What you are asked to do
Please write out all of the entries without altering anything.

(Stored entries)
━━━━

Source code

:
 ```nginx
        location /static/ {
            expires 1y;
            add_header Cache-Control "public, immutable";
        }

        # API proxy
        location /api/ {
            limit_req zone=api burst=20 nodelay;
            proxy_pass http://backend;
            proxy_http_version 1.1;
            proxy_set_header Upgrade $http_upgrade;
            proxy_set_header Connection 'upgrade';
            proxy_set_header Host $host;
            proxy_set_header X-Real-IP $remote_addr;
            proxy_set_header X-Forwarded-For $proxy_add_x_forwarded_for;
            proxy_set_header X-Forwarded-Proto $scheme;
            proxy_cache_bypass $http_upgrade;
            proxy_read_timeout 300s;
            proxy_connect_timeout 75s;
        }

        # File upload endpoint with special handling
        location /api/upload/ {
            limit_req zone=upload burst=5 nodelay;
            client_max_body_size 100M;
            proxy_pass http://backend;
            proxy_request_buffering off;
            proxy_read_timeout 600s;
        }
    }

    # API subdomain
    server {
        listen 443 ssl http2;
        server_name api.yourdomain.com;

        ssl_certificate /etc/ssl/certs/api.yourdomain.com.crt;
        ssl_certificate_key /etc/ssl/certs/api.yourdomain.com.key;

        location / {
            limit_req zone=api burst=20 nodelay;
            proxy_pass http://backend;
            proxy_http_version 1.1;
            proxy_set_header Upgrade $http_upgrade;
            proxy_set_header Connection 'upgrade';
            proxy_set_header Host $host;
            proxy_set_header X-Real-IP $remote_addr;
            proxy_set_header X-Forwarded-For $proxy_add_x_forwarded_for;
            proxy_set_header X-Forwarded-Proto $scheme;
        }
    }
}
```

━━━━

Answer area
Source code

:
 ```nginx
        location /static/ {
            expires 1y;
            add_header Cache-Control "public, immutable";
        }

        # API proxy
        location /api/ {
            limit_req zone=api burst=20 nodelay;
            proxy_pass http://backend;
            proxy_http_version 1.1;
            proxy_set_header Upgrade $http_upgrade;
            proxy_set_header Connection 'upgrade';
            proxy_set_header Host $host;
            proxy_set_header X-Real-IP $remote_addr;
            proxy_set_header X-Forwarded-For $proxy_add_x_forwarded_for;
            proxy_set_header X-Forwarded-Proto $scheme;
            proxy_cache_bypass $http_upgrade;
            proxy_read_timeout 300s;
            proxy_connect_timeout 75s;
        }

        # File upload endpoint with special handling
        location /api/upload/ {
            limit_req zone=upload burst=5 nodelay;
            client_max_body_size 100M;
            proxy_pass http://backend;
            proxy_request_buffering off;
            proxy_read_timeout 600s;
        }
    }

    # API subdomain
    server {
        listen 443 ssl http2;
        server_name api.yourdomain.com;

        ssl_certificate /etc/ssl/certs/api.yourdomain.com.crt;
        ssl_certificate_key /etc/ssl/certs/api.yourdomain.com.key;

        location / {
            limit_req zone=api burst=20 nodelay;
            proxy_pass http://backend;
            proxy_http_version 1.1;
            proxy_set_header Upgrade $http_upgrade;
            proxy_set_header Connection 'upgrade';
            proxy_set_header Host $host;
            proxy_set_header X-Real-IP $remote_addr;
            proxy_set_header X-Forwarded-For $proxy_add_x_forwarded_for;
            proxy_set_header X-Forwarded-Proto $scheme;
        }
    }
}
```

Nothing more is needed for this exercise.